PROBLEM -
Stop at the line containing "(Class of 2023)": repeat exactly every line of the entries below from the first up to it, plus that line, with pictures omitted.

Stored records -
========

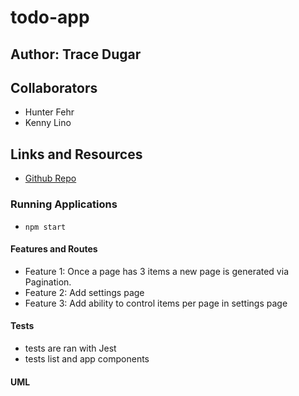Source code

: # todo-app

## Author: Trace Dugar

## Collaborators

- Hunter Fehr
- Kenny Lino

## Links and Resources

- [Github Repo](https://github.com/TraceDugar/todo-app)

### Running Applications

- `npm start`

#### Features and Routes

- Feature 1: Once a page has 3 items a new page is generated via Pagination.
- Feature 2: Add settings page
- Feature 3: Add ability to control items per page in settings page

#### Tests

- tests are ran with Jest
- tests list and app components

#### UML
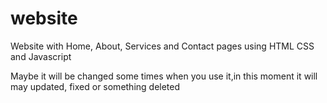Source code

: # website
Website with Home, About, Services and Contact pages using HTML CSS and Javascript

Maybe it will be changed some times when you use it,in this moment it will may updated, fixed or something deleted 
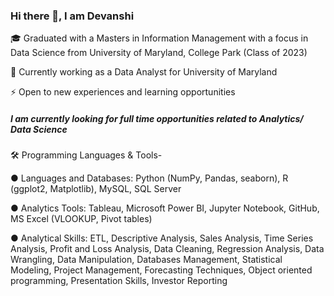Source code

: ### Hi there 👋, I am Devanshi

🎓 Graduated with a Masters in Information Management with a focus in Data Science from University of Maryland, College Park (Class of 2023)

🔭 Currently working as a Data Analyst for University of Maryland

⚡ Open to new experiences and learning opportunities

##### I am currently looking for full time opportunities related to Analytics/ Data Science

🛠 Programming Languages & Tools- 

● Languages and Databases: Python (NumPy, Pandas, seaborn), R (ggplot2, Matplotlib), MySQL, SQL Server

● Analytics Tools: Tableau, Microsoft Power BI, Jupyter Notebook, GitHub, MS Excel (VLOOKUP, Pivot tables)

● Analytical Skills: ETL, Descriptive Analysis, Sales Analysis, Time Series Analysis, Profit and Loss Analysis, Data Cleaning, Regression Analysis, Data Wrangling, Data Manipulation, Databases Management, Statistical Modeling, Project Management, Forecasting Techniques, Object oriented programming, Presentation Skills, Investor Reporting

========

TASK OUTPUT -
Source code

: # todo-app

## Author: Trace Dugar

## Collaborators

- Hunter Fehr
- Kenny Lino

## Links and Resources

- [Github Repo](https://github.com/TraceDugar/todo-app)

### Running Applications

- `npm start`

#### Features and Routes

- Feature 1: Once a page has 3 items a new page is generated via Pagination.
- Feature 2: Add settings page
- Feature 3: Add ability to control items per page in settings page

#### Tests

- tests are ran with Jest
- tests list and app components

#### UML
Source code

: # website
Website with Home, About, Services and Contact pages using HTML CSS and Javascript

Maybe it will be changed some times when you use it,in this moment it will may updated, fixed or something deleted 
Source code

: ### Hi there 👋, I am Devanshi

🎓 Graduated with a Masters in Information Management with a focus in Data Science from University of Maryland, College Park (Class of 2023)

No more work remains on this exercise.